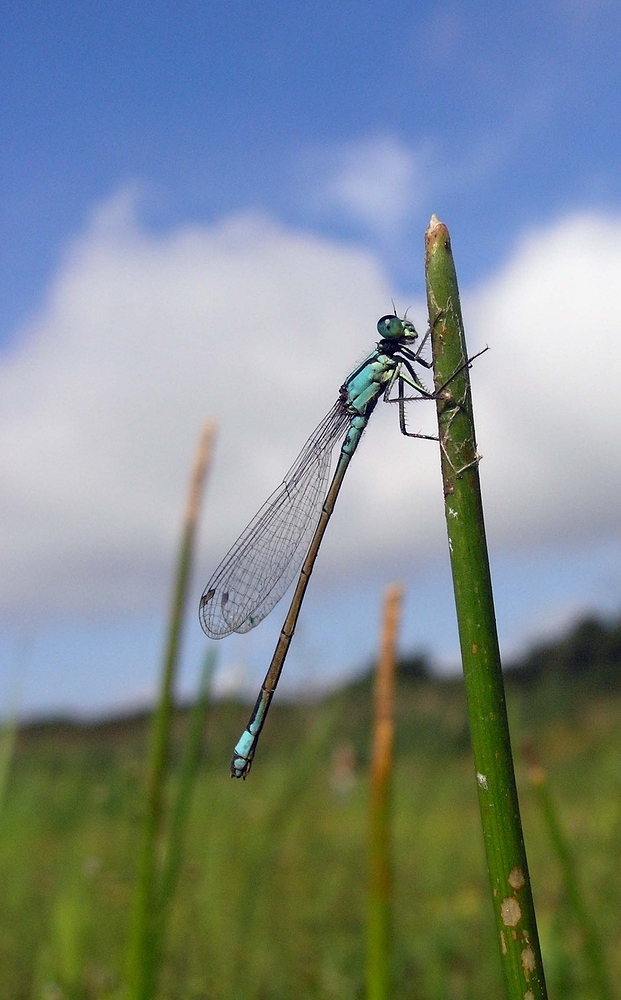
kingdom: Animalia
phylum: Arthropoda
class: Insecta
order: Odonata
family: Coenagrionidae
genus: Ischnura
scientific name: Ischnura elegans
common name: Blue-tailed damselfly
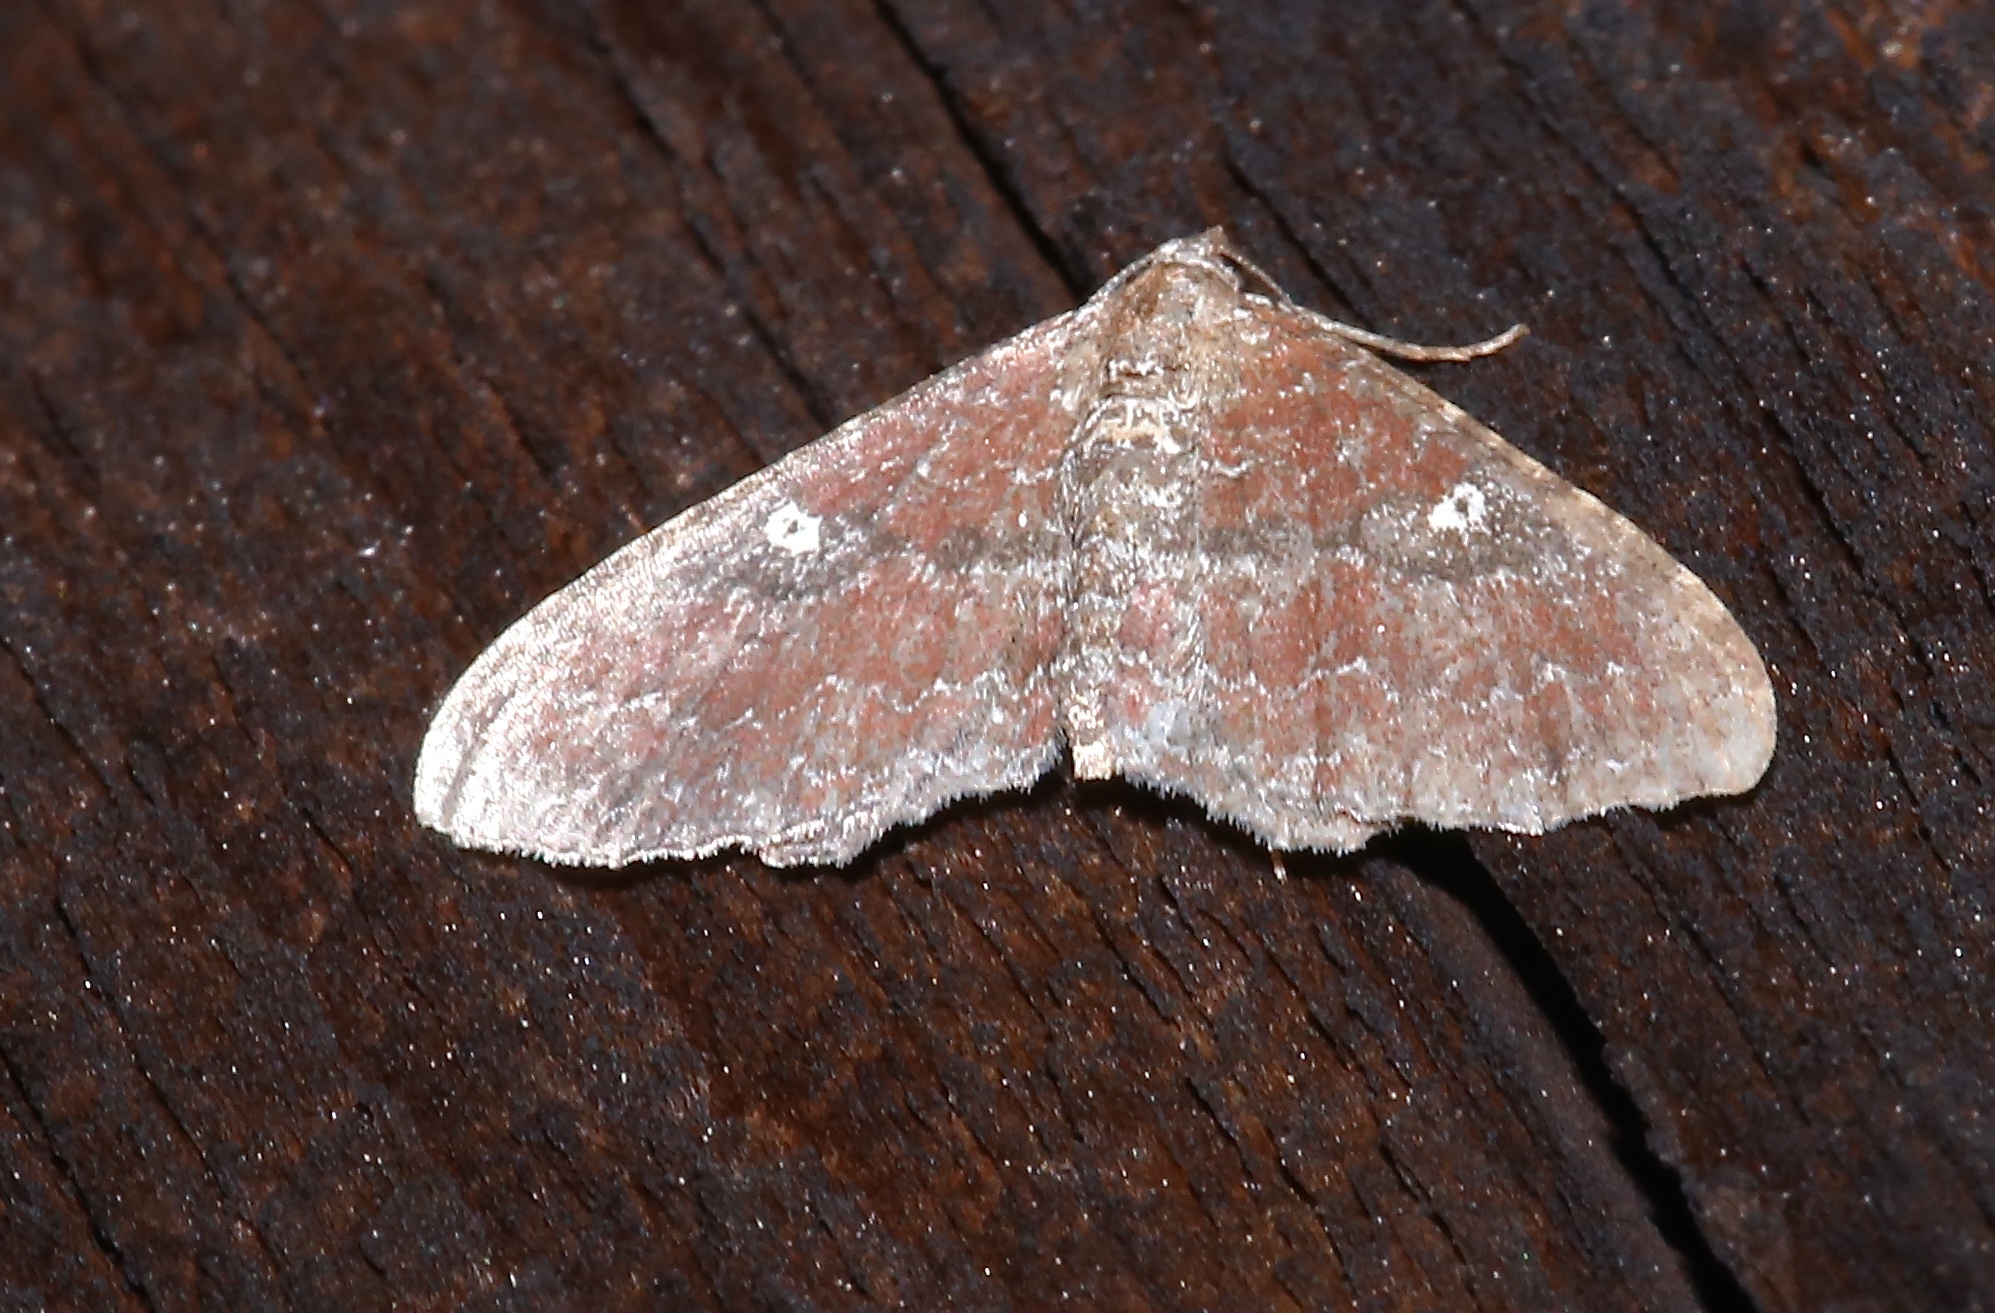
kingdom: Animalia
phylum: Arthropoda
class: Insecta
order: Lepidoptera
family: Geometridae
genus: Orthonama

● ● ●

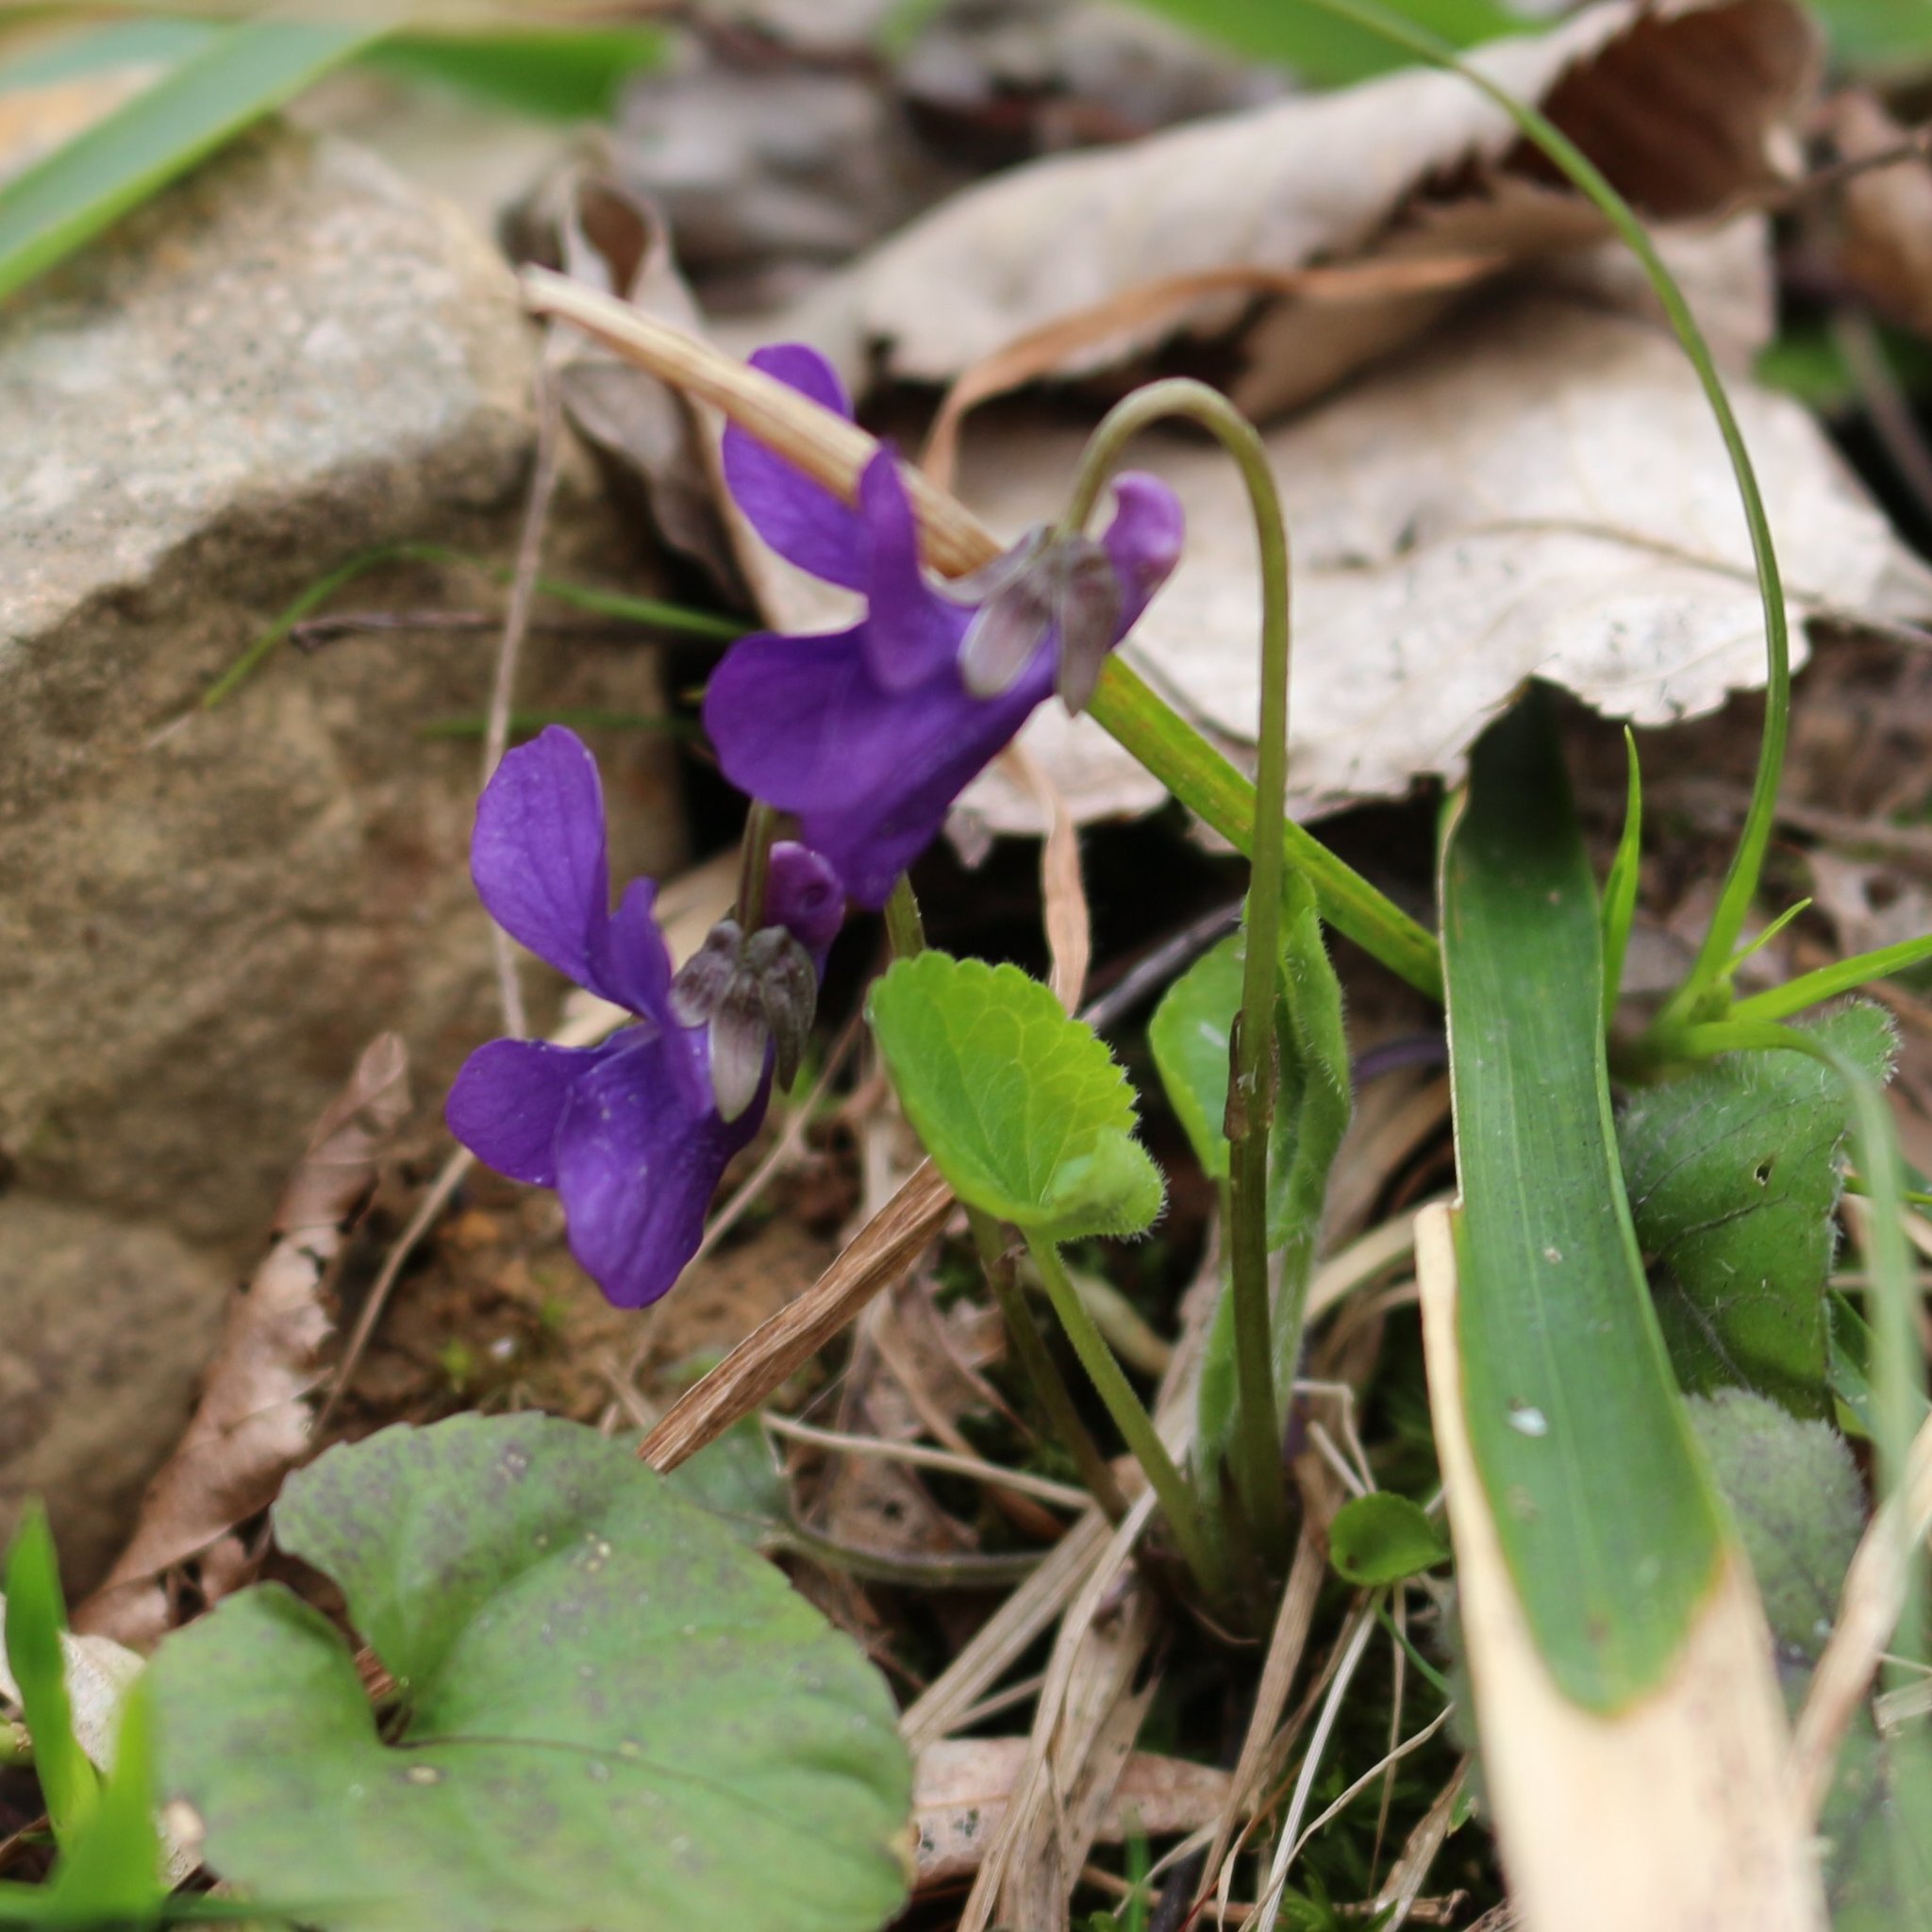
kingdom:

● ● ●

Starting at the line that contains "order: Odonata" and ending after the line that contains "family: Geometridae", reproduce every line of the items precisely, omitting the pictures.

THE REPLY -
order: Odonata
family: Coenagrionidae
genus: Ischnura
scientific name: Ischnura elegans
common name: Blue-tailed damselfly
kingdom: Animalia
phylum: Arthropoda
class: Insecta
order: Lepidoptera
family: Geometridae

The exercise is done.